Deciphering when generations begin and end is a project unto itself. For argument sake, let’s splice it into Shaq’s generation was slightly before, despite the clear overlap, and LeBron’s was after, despite the overlap. Really, it’s a distinction of prime.
Kobe’s prime overlaps with two other generational superstars: Tim Duncan and Kevin Garnett. Unfortunately, Celtics fans, Garnett’s legacy with just one ring gets knocked to the bottom of this short list. Now, between Duncan and Kobe, Duncan was the number one option for four of his five Championships -truly, one could argue he was still the reason San Antonio won their most recent title. Duncan led San Antonio without berating teammates, as Kobe has done, and played a style that bridged the old big-man to the new, with the ability to play in the post and stretch the floor a bit -we can all picture a Duncan 19′ shot off-the-glass. Mr. Fundamental, it can be argued, is the true top-ten player of all-time in this generation.
In short, Kobe was not the best player of his generation.
Finally, who are the top players to ever play for the Lakers franchise?
There is some debate between who is truly number one, but Magic Johnson and Kareem Abdul-Jabbar are firmly set as the two best Lakers of all-time. Who fills in the next three slots, for a top-five, is up for debate.
The candidates: Bryant, West, Elgin Baylor, Shaq, Chamberlain, and George Mikan.
We have established that Shaq was the leader of the three-peat teams in the early 2000’s. He will sit ahead of Kobe. Elgin Baylor changed the game and may be one of the most underrated players in the history of the NBA; however, Elgin is also the best player to never win a Championship, so he slips below Kobe. When I think Chamberlain, I think Warriors or Sixers, not Lakers, despite one of his two Championships being in L.A.; he slips below Kobe as an all-time Laker, but not as an all-time player. Mikan was a five-time Champion in a seven-year career -think about that for a second, Mikan’s team was the last one standing in all but two of the seasons he played- and defined the game for the future of big men.
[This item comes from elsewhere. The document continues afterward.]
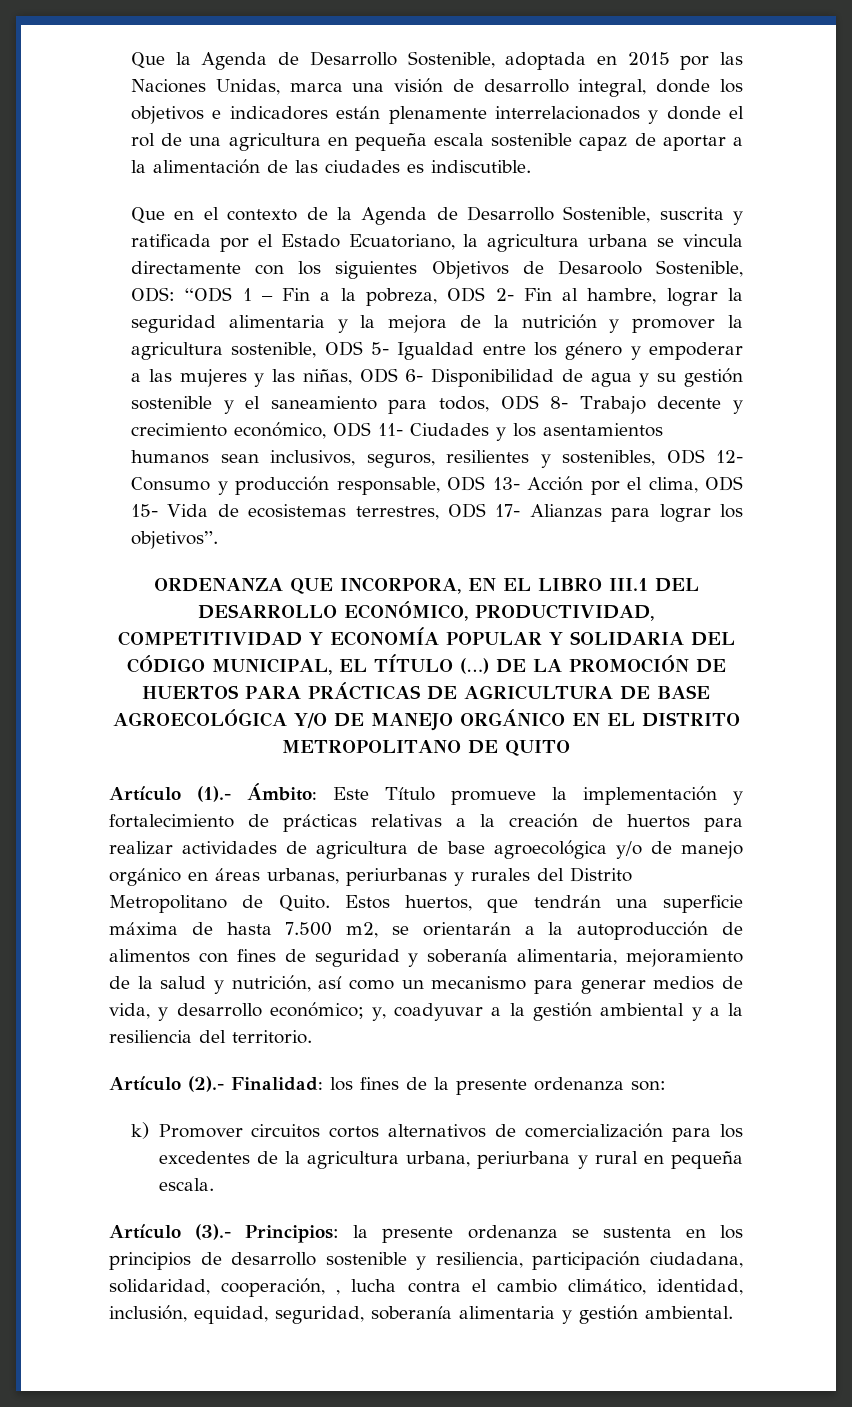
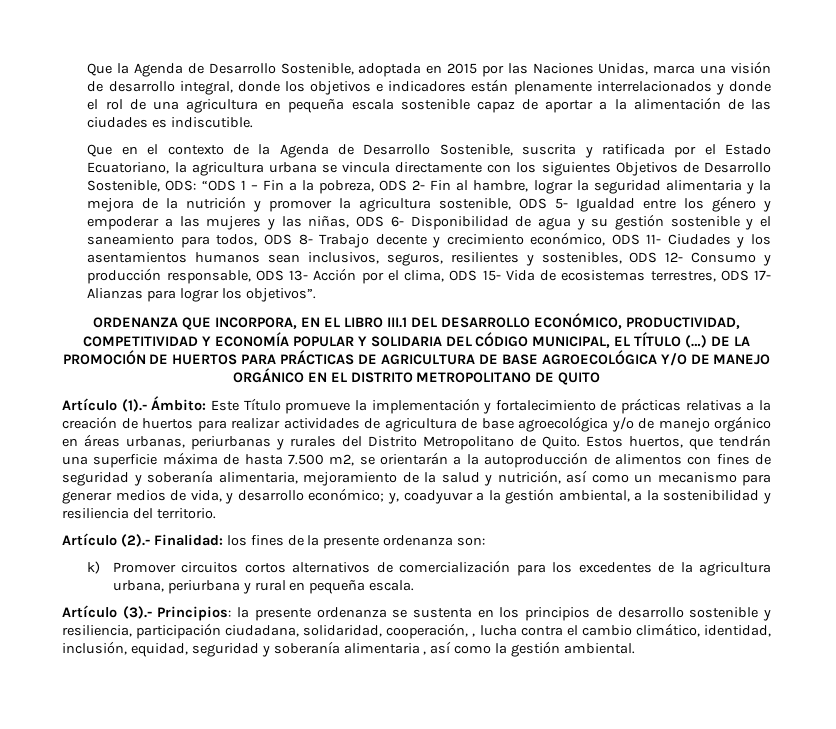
[557,260,642,275] Desaroolo -> [704,162,771,173] Desarrollo
[600,1003,743,1021] ambiental y a la -> [558,490,771,504] ambiental, a la sostenibilidad y
[275,1306,572,1324] seguridad, soberanía alimentaria y -> [191,641,508,657] seguridad y soberanía alimentaria , así como la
However, given he had such a short career, he will be bumped below Kobe as well.
That leaves the debate of Kobe Bryant or ‘The Logo.’ Jerry West was an exceptional player with a storied career for the Lakers. There are two things that West is best known for, though: 1) Being the NBA logo and 2) Winning the 1969 NBA Finals MVP, despite losing the Championship to Bill Russell and the Boston Celtics. Kobe gets the nod ahead of West, which places him as the fourth best Laker of all-time
In summation, Kobe Bryant, while a transcendent player, does not rank all-time ahead of Magic, Kareem, Duncan, or Shaq. These are just a few of the players that Kobe falls behind. Before ranking Kobe think where you would rank these four first. The first three are top-ten all-time players in my book, O’Neal is not. The debate for Kobe, and Shaq for that matter, is not if they are top-ten all-time players, but if they are top-15 all-time. I’m not quite sure they both are, but it’s close and it’s an honest debate that takes history into account.